It’s that time of year. Time to freshen-up the house, your closet, and the yard. Another important item that should be on your spring-cleaning “to do” list: tidy-up your personal financial situation. Don’t know where to begin? Here’s an easy four-step checklist!
#1: Organize your important documents.
Although many companies are delivering information electronically, some businesses still send paper documents via snail mail. Even after signing up for every possible paperless statement, documents can still pile up. Here’s a list of common documents and what you should do with them.
- Tax returns – Retain permanently but discard supporting documentation after seven years.
- Pay stubs – Keep final end-of-year pay stub but discard all others.
- Bank statements – Discard after each year’s tax return has been prepared.
- Credit card statements – Toss after each year’s tax return has been prepared. However, if you need them for long-term tax records, keep them with that tax return.
- Paid bills – Discard after payment has been confirmed unless they are tax-related documentation.
- Investment statements – Keep until the account is closed and the information is no longer needed for tax purposes.
- Social Security reports – Save the most recent annual statement illustrating earning and benefits.
- IRA records – Retain for seven years after you close your IRA.
#2: Check your credit report.
The first step to maintaining good credit is being aware of your credit score and what’s on your report. You should review your credit report at least once per year. Why? For one, it’s important to ensure you aren’t a victim of fraud or identity theft. If your report contains information that you don’t recognize (e.g., names or account numbers), report it immediately. Secondly, credit agencies can make mistakes. The only way to correct them is to check your credit report for errors and notify the agency of incorrect data.
The good news is, it’s easy to do. The Fair Credit Reporting Act (FCRA) requires the three main credit agencies (Equifax, Experian and TransUnion) to provide you with a free copy of your credit report once per year. All you have to do is visit www.annualcreditreport.com to order yours. Why is knowing your credit rating so important? Maintaining good credit means you won’t have any unwelcome surprises when you apply for a new credit card, auto loan, or mortgage!
#3: Review your beneficiary designations.
When was the last time you checked your 401k beneficiaries? How about the beneficiary named on your employer-provided life insurance when you first started your job? Chances are you haven’t checked either of them recently. Think you’re covered because you updated your last will and testament? It doesn’t work that way. Assets with designated beneficiaries transfer automatically, regardless of what is written in your will or trust.

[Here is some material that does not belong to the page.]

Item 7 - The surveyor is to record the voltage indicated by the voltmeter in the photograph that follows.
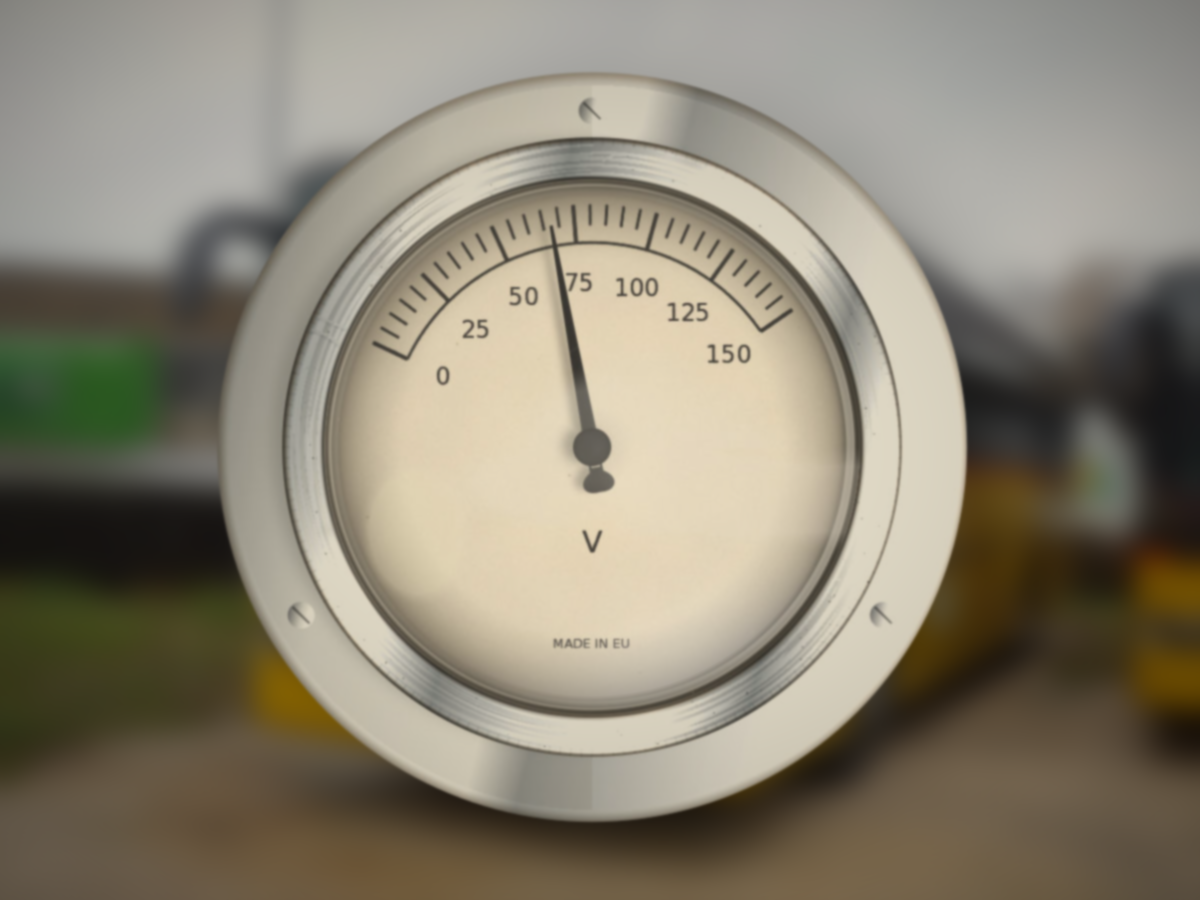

You need to keep your listed beneficiaries up-to-date to ensure that the named individuals and charities reflect your current wishes. This spring, take time to review all your retirement accounts (401k, 403b, IRA, etc.), life insurance policies, and annuity contracts to make certain the appropriate beneficiaries are named.
And while you’re at it, review all your estate documents, including your power of attorney, living will, health care representative, as well as your will and any trust documents, to ensure they are still in sync with your wishes. Don’t have estate documents? Now’s the perfect time to contact an estate planning attorney for help!
#4: Evaluate retirement savings - increase if possible.
Do you know how much money you’re saving for retirement? If not, take inventory of the amount you’re contributing to your 401k, 403b, IRA, or other retirement accounts on a monthly or annual basis. Then determine what percentage of your income your retirement savings represent. Having an idea of exactly how much money you are saving is the first step for this check-list item.
Once you have a handle on how much you’re saving, try to increase that amount. Many experts recommend putting 15 percent of your gross income toward retirement – at a minimum. If your current retirement savings fall short, consider bumping up your contributions to meet the recommended target. Increasing the amount of money you put aside each year by 1 to 2 percent (or more, if possible) will help to ensure you are financially secure during your retirement years.
Using this four-step checklist to clean up your personal finances will give you the same sense of accomplishment as getting your house all spic-and-span for the spring season. More importantly, reviewing your financial situation periodically will give you a sense of control over your financial life!